Wednesday, November 20, 2002

Imagination

I shall boast of the weather in So. Calif. one more time. It will be in the 80s at the beaches, in the 90s inland today. My eyes feasted on the deep blue sky this morning as I hung out my clothes to dry, stretching up to fasten the clothes onto the rather high line, head flung back.

In the December issue of The Atlantic Monthly, David Brooks discusses a book by Gilles Fauconnier and Mark Turner, The Way We Think: Conceptual Blending and the Mind's Hidden Complexities. (Unfortunately, Brooks's essay, "Light Shows of the Mind," is not available online.) The process of "blending" the multitudes of concepts and sensations perceived by the mind is imagination.
Without our permission, our imaginations range around connecting one set of perceptions to another. The imagination builds fantasy landscapes and experiences and then moves into them to see what they're like. (p. 30)
Brooks explains shopping behavior in terms of imagination; we buy what "fires" our imaginations and then set that thing aside when it no longer has such an effect.
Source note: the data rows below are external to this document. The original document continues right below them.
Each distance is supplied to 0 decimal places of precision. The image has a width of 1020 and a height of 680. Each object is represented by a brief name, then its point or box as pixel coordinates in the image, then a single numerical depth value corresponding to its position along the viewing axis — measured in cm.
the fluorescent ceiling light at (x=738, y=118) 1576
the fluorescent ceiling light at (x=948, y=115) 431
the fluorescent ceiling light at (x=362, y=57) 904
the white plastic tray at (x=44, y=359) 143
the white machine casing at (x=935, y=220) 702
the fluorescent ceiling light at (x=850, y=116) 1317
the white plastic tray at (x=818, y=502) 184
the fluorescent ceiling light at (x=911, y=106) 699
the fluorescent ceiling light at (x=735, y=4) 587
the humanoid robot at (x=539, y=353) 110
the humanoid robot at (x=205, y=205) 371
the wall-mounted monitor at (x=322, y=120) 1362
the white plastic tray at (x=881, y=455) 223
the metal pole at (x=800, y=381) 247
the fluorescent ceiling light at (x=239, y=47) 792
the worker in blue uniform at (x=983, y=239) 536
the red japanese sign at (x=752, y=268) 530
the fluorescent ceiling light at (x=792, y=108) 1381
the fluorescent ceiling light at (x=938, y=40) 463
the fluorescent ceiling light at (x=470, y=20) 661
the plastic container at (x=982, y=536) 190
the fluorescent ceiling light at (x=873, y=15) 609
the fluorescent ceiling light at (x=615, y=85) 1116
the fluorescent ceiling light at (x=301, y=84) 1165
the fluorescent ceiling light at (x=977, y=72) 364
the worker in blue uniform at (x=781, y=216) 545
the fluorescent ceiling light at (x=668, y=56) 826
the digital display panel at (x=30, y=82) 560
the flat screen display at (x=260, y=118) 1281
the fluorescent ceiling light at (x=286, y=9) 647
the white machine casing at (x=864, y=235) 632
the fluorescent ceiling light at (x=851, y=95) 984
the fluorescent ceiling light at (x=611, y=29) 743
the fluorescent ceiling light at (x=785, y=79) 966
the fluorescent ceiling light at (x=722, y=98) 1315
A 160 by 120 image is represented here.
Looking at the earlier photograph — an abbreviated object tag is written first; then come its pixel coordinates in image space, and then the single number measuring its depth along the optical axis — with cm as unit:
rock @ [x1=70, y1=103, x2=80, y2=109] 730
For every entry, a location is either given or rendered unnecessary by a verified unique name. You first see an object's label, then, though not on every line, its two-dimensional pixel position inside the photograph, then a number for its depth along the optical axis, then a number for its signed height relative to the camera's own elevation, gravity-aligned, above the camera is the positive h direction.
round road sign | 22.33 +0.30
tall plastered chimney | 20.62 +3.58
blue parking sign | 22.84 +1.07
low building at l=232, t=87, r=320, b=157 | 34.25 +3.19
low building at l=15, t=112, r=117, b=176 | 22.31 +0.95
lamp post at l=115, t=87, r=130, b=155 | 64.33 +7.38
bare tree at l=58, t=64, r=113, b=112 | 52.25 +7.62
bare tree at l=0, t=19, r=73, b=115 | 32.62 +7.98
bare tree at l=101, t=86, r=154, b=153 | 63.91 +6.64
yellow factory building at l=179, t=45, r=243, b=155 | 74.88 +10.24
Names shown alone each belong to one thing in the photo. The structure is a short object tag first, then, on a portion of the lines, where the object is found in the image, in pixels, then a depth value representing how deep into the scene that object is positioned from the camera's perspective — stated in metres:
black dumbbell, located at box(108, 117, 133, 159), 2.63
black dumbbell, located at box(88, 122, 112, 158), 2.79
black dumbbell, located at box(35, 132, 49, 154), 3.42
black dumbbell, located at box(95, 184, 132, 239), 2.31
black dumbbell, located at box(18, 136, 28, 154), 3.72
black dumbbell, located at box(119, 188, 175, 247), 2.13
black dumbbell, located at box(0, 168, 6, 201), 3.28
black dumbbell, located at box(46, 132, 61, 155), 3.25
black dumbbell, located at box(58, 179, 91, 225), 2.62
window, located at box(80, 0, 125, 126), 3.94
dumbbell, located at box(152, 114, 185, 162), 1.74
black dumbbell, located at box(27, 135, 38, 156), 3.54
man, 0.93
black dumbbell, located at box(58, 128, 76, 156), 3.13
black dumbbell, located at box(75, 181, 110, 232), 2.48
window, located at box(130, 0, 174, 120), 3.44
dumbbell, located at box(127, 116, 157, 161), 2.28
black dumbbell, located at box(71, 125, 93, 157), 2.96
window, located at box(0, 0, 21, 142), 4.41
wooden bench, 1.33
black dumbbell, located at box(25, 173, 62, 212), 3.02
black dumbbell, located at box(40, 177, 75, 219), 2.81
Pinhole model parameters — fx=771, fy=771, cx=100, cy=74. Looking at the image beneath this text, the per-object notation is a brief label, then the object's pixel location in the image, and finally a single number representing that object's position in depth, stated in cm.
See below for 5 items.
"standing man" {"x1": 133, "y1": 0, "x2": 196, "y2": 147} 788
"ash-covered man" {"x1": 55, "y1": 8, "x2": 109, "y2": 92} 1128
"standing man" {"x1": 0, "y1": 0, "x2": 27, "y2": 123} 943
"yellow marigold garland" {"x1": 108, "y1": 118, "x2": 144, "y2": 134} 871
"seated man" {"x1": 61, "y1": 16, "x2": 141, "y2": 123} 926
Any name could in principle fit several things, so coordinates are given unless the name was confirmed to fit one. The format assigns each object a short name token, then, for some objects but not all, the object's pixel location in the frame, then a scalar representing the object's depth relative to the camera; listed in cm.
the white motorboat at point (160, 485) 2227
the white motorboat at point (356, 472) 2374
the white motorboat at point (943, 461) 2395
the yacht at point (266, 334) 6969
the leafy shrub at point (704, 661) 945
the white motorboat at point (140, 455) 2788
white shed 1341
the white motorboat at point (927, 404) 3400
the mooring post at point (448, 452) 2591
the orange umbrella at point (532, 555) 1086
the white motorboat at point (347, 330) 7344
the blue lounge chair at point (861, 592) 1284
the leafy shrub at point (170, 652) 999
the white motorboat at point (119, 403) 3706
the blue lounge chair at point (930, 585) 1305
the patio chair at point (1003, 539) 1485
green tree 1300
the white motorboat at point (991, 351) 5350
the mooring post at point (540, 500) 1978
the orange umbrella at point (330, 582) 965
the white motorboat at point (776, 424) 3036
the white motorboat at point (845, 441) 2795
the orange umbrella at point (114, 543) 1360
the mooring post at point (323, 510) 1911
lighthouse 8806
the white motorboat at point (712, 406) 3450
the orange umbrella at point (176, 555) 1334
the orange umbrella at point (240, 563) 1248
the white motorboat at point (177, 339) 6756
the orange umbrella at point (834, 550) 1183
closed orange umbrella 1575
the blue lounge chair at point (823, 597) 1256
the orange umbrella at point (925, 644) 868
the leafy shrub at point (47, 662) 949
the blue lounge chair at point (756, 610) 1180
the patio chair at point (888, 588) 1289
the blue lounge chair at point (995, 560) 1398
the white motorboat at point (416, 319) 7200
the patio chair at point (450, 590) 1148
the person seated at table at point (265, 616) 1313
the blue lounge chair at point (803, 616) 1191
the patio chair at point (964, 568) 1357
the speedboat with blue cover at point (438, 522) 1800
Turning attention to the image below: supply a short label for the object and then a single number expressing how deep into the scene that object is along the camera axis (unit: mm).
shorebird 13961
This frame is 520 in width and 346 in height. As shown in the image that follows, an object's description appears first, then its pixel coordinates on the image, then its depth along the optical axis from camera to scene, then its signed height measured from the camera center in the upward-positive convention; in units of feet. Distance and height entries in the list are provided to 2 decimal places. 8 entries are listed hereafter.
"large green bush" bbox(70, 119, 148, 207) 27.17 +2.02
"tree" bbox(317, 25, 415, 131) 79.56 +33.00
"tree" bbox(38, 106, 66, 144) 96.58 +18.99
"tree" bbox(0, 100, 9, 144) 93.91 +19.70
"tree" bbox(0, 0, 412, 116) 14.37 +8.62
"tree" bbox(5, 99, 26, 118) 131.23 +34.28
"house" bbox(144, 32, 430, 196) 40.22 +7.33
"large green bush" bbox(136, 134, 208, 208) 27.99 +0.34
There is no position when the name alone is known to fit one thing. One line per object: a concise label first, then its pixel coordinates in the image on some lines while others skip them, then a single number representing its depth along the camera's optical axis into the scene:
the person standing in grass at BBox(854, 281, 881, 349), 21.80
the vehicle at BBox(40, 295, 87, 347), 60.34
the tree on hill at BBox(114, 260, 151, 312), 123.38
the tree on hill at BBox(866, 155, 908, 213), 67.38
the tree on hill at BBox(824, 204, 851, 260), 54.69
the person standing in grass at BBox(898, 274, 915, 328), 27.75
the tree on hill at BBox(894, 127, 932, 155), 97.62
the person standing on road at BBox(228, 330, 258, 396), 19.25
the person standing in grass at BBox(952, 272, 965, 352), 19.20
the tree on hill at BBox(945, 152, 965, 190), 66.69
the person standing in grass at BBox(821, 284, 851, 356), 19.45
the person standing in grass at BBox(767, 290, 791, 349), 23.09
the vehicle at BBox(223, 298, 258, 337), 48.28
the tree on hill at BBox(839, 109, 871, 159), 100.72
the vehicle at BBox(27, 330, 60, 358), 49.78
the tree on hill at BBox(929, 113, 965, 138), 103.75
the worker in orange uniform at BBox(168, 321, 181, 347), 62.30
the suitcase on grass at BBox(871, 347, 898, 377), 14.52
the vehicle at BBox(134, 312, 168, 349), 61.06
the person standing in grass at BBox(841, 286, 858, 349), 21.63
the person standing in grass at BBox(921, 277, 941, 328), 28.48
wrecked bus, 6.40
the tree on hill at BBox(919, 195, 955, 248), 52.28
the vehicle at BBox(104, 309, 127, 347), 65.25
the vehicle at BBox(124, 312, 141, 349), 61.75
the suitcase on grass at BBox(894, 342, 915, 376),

That the imagination can connect both fantasy and reality is what keeps us moving ahead, advancing:
For example, our imaginations trick us into undertaking difficult tasks. We decide to learn a language, renovate our house, move to a new town, have children, or begin writing a book [or undertake a Ph.D. program or a complicated knitting project]. We envision the pleasure and satisfaction we will feel and the success we will achieve. Then those tasks turn out to be hard, and the difficulties we encounter bring out our best exertions and make us better people. If our imaginations hadn't deceived us with glorious visions, we might never have started that book or that renovation [or that Ph.D. program or that knitting project]...in the first place. (p. 31)
What "fires" my imagination at the moment are beautiful knitting books of sweaters with complex patterns in rich colors photographed on remote Hebridean islands. What I am searching for is something to light up my imagination and compel me to plunge ahead with my studies.